> _Source material_:
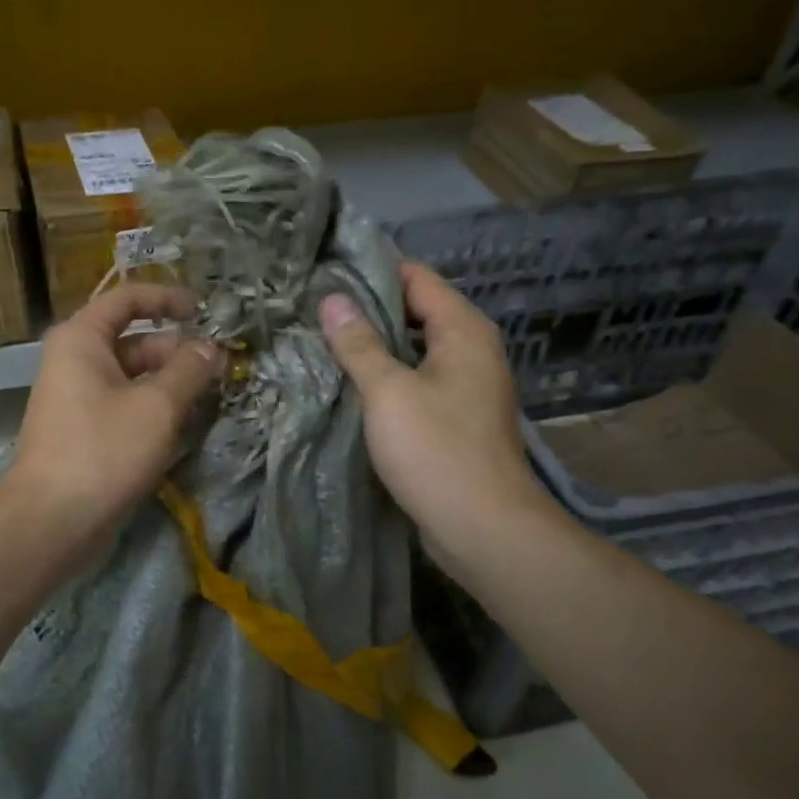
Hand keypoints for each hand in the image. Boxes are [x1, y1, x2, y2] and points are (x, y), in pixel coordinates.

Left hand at [0, 284, 224, 562]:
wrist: (50, 521)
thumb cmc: (103, 451)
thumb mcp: (157, 406)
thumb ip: (189, 370)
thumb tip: (212, 348)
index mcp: (82, 338)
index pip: (128, 297)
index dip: (168, 298)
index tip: (205, 312)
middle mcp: (75, 359)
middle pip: (134, 339)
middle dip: (177, 350)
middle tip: (219, 369)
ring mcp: (77, 396)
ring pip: (132, 375)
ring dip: (170, 382)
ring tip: (210, 398)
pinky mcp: (84, 429)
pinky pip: (125, 403)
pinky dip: (153, 406)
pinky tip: (184, 424)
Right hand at [319, 261, 556, 574]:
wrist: (483, 528)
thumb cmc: (436, 450)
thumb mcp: (388, 391)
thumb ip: (359, 343)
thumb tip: (332, 300)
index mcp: (463, 330)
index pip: (416, 277)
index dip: (372, 270)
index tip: (326, 272)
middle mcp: (471, 350)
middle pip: (415, 310)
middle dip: (368, 308)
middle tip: (315, 309)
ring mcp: (466, 385)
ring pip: (414, 348)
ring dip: (375, 344)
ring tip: (324, 340)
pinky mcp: (456, 417)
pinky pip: (417, 380)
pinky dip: (387, 375)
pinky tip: (350, 383)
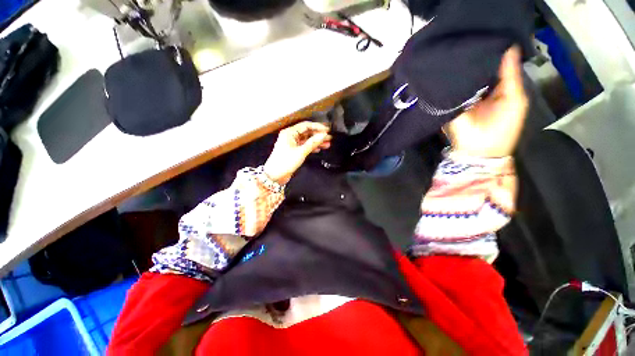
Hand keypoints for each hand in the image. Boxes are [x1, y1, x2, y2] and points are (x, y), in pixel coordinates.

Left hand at [263, 121, 331, 184]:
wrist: (275, 175)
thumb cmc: (284, 163)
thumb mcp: (301, 152)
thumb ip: (313, 143)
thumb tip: (323, 135)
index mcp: (289, 133)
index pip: (306, 125)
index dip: (317, 127)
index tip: (327, 130)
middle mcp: (290, 136)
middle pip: (307, 132)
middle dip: (318, 135)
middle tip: (328, 137)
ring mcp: (292, 144)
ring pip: (307, 140)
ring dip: (316, 142)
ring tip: (327, 144)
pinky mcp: (293, 151)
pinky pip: (304, 146)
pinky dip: (311, 147)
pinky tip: (318, 149)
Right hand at [444, 47, 528, 157]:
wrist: (477, 151)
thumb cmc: (503, 127)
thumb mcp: (514, 99)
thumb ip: (511, 76)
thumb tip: (510, 48)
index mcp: (498, 87)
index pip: (495, 65)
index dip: (492, 51)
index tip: (486, 34)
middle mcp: (479, 89)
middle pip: (477, 70)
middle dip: (474, 57)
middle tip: (469, 38)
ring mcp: (463, 96)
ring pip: (463, 78)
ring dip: (461, 68)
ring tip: (457, 48)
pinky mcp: (449, 104)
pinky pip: (450, 89)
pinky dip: (450, 80)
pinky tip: (448, 67)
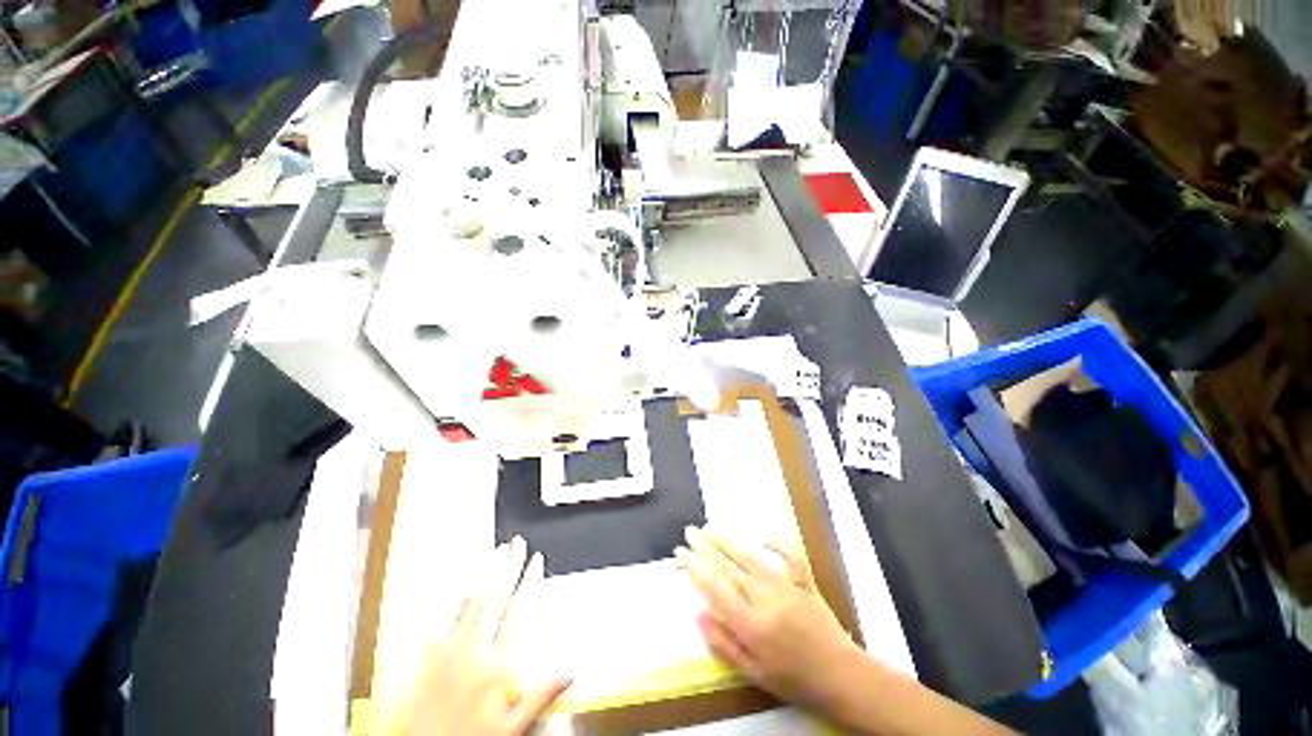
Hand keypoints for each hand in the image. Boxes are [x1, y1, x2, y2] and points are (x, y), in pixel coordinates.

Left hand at [394, 536, 570, 735]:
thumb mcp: (511, 728)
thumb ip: (540, 696)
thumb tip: (571, 673)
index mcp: (497, 666)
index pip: (519, 612)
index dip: (530, 582)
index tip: (537, 560)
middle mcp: (474, 651)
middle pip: (496, 598)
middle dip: (509, 567)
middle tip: (518, 543)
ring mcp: (450, 650)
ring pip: (473, 601)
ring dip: (487, 572)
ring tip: (497, 551)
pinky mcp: (432, 655)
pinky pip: (448, 616)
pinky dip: (460, 594)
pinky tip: (466, 580)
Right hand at [674, 526, 863, 714]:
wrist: (842, 677)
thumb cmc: (794, 681)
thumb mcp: (754, 673)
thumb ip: (723, 643)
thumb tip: (698, 613)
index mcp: (752, 625)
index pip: (715, 588)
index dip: (695, 568)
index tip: (680, 553)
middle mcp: (766, 599)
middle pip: (729, 567)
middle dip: (706, 548)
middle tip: (689, 532)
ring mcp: (786, 587)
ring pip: (750, 557)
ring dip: (727, 541)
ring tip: (710, 529)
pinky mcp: (803, 581)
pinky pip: (788, 556)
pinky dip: (776, 541)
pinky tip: (763, 531)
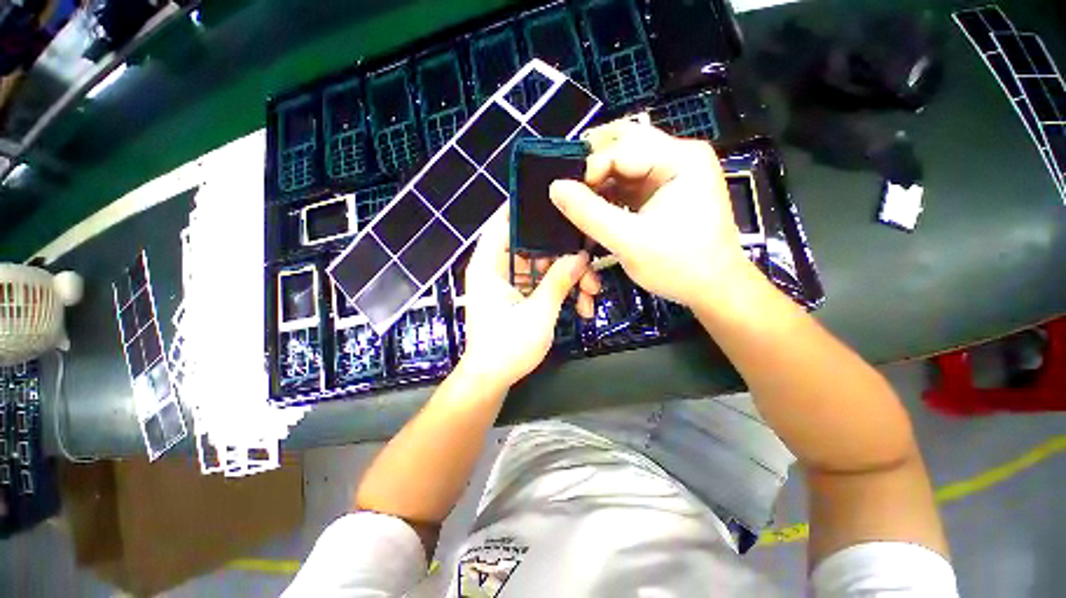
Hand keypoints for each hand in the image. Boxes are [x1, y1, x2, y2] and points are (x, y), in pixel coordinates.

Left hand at [459, 208, 597, 390]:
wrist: (493, 379)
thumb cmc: (507, 348)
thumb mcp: (538, 313)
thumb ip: (559, 281)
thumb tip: (581, 256)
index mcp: (489, 265)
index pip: (504, 222)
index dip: (527, 208)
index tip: (558, 201)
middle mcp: (498, 268)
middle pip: (533, 244)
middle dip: (564, 255)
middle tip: (590, 265)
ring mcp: (511, 282)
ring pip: (544, 265)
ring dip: (569, 277)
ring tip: (592, 294)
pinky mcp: (521, 295)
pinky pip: (544, 282)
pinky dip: (562, 291)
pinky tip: (583, 306)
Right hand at [549, 120, 756, 308]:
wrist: (714, 290)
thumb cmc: (679, 266)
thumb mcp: (629, 241)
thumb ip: (590, 214)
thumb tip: (555, 187)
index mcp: (680, 159)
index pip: (622, 148)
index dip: (589, 169)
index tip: (565, 196)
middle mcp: (678, 157)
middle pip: (624, 145)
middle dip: (592, 165)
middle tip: (567, 186)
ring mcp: (671, 175)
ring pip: (624, 165)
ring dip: (599, 182)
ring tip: (576, 202)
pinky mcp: (664, 193)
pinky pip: (629, 184)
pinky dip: (609, 195)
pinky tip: (594, 210)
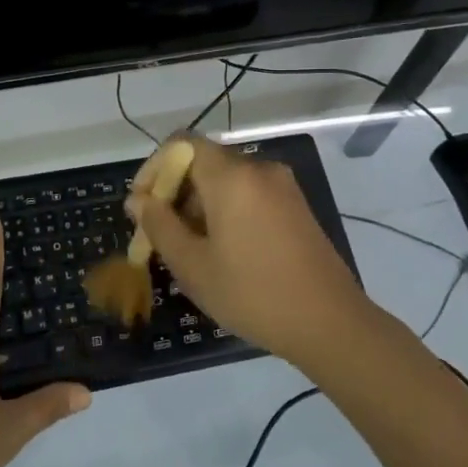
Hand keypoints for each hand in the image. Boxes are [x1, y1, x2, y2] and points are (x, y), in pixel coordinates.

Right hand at [127, 137, 375, 371]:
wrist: (329, 322)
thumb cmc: (252, 293)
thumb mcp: (193, 265)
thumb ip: (159, 225)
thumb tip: (137, 200)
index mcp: (232, 176)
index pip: (181, 144)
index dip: (154, 168)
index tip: (142, 205)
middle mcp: (259, 169)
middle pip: (204, 162)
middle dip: (175, 191)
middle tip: (159, 234)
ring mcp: (282, 186)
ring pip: (227, 180)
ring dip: (199, 204)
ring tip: (187, 248)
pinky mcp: (295, 206)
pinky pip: (249, 194)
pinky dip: (226, 210)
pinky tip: (221, 250)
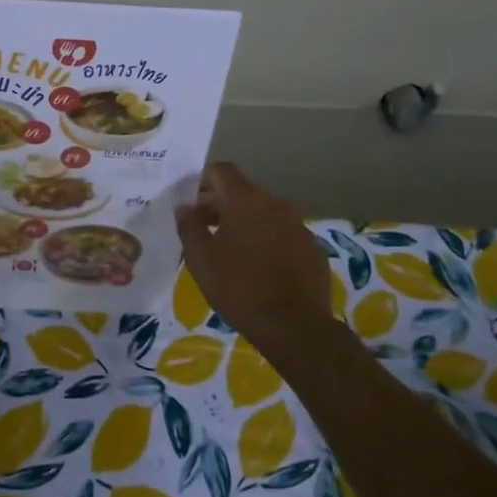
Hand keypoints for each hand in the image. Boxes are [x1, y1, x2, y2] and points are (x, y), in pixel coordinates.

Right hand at [176, 162, 335, 348]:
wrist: (295, 326)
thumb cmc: (239, 288)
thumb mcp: (200, 259)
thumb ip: (189, 227)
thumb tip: (185, 207)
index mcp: (245, 200)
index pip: (221, 170)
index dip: (202, 181)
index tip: (190, 203)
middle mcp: (275, 203)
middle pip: (242, 191)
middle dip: (220, 204)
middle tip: (203, 229)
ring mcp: (298, 224)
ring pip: (264, 213)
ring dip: (244, 223)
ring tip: (229, 251)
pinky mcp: (312, 247)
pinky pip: (282, 233)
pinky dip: (267, 240)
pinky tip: (258, 267)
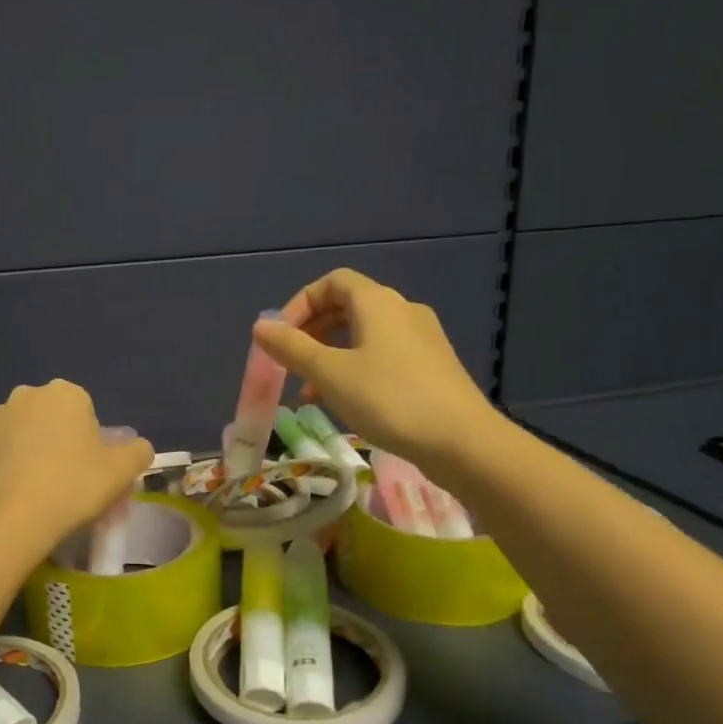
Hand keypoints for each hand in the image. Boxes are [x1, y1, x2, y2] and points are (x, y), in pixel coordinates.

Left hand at [0, 381, 153, 545]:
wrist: (12, 520)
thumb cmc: (73, 487)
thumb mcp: (122, 471)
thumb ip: (138, 451)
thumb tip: (138, 447)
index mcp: (64, 394)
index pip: (83, 411)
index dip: (88, 440)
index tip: (87, 468)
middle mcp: (25, 395)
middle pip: (47, 417)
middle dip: (54, 439)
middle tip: (61, 479)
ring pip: (16, 432)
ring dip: (23, 450)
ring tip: (30, 489)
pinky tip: (5, 491)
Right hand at [253, 269, 499, 470]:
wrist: (462, 441)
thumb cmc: (389, 399)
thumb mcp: (330, 374)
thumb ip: (291, 348)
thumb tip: (260, 326)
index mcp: (377, 302)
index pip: (332, 282)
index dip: (300, 304)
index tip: (280, 337)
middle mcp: (402, 311)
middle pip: (347, 307)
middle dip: (312, 333)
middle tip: (291, 363)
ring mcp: (422, 339)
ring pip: (364, 336)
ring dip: (331, 356)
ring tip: (309, 392)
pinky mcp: (433, 367)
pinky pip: (384, 356)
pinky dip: (356, 370)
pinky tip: (344, 404)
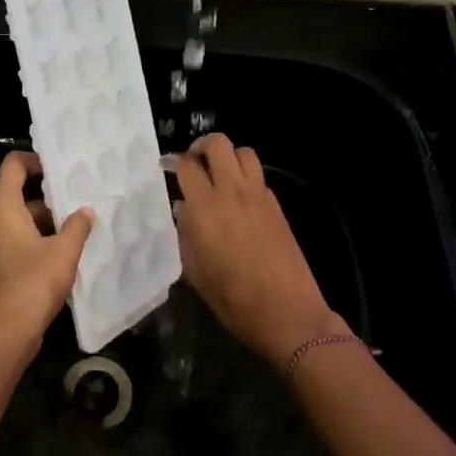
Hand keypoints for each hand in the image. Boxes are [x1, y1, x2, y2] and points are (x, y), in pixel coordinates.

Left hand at [0, 151, 94, 359]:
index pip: (12, 166)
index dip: (34, 161)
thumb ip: (77, 226)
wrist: (3, 333)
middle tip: (73, 209)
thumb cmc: (33, 282)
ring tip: (68, 237)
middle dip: (44, 202)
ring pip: (10, 224)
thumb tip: (85, 211)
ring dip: (37, 227)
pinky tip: (50, 261)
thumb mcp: (64, 251)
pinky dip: (25, 245)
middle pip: (13, 198)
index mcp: (0, 208)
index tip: (56, 169)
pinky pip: (4, 245)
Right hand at [175, 134, 342, 369]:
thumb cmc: (233, 298)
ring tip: (220, 175)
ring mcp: (258, 196)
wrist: (287, 311)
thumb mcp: (195, 271)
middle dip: (202, 147)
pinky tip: (240, 200)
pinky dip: (246, 177)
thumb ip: (185, 234)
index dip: (174, 162)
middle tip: (195, 163)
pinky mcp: (277, 206)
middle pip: (218, 144)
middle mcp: (232, 192)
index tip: (167, 169)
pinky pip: (259, 176)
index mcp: (205, 208)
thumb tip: (183, 210)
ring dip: (228, 157)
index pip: (187, 166)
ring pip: (244, 152)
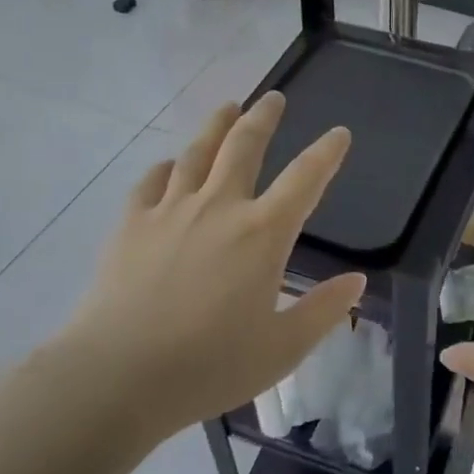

> _What to produce_: Your reply should hold every line from the data that contains "Right", copied in full.

> _Answer for this exercise_:
Right hand at [319, 261, 556, 574]:
Right hand at [444, 47, 528, 157]:
Right hand at [674, 526, 863, 714]:
Right hand at [549, 120, 756, 308]:
Right hand at [127, 137, 375, 371]:
Right hand at [176, 162, 335, 348]:
Right hand at [253, 269, 499, 470]:
Right hand at [175, 134, 342, 369]:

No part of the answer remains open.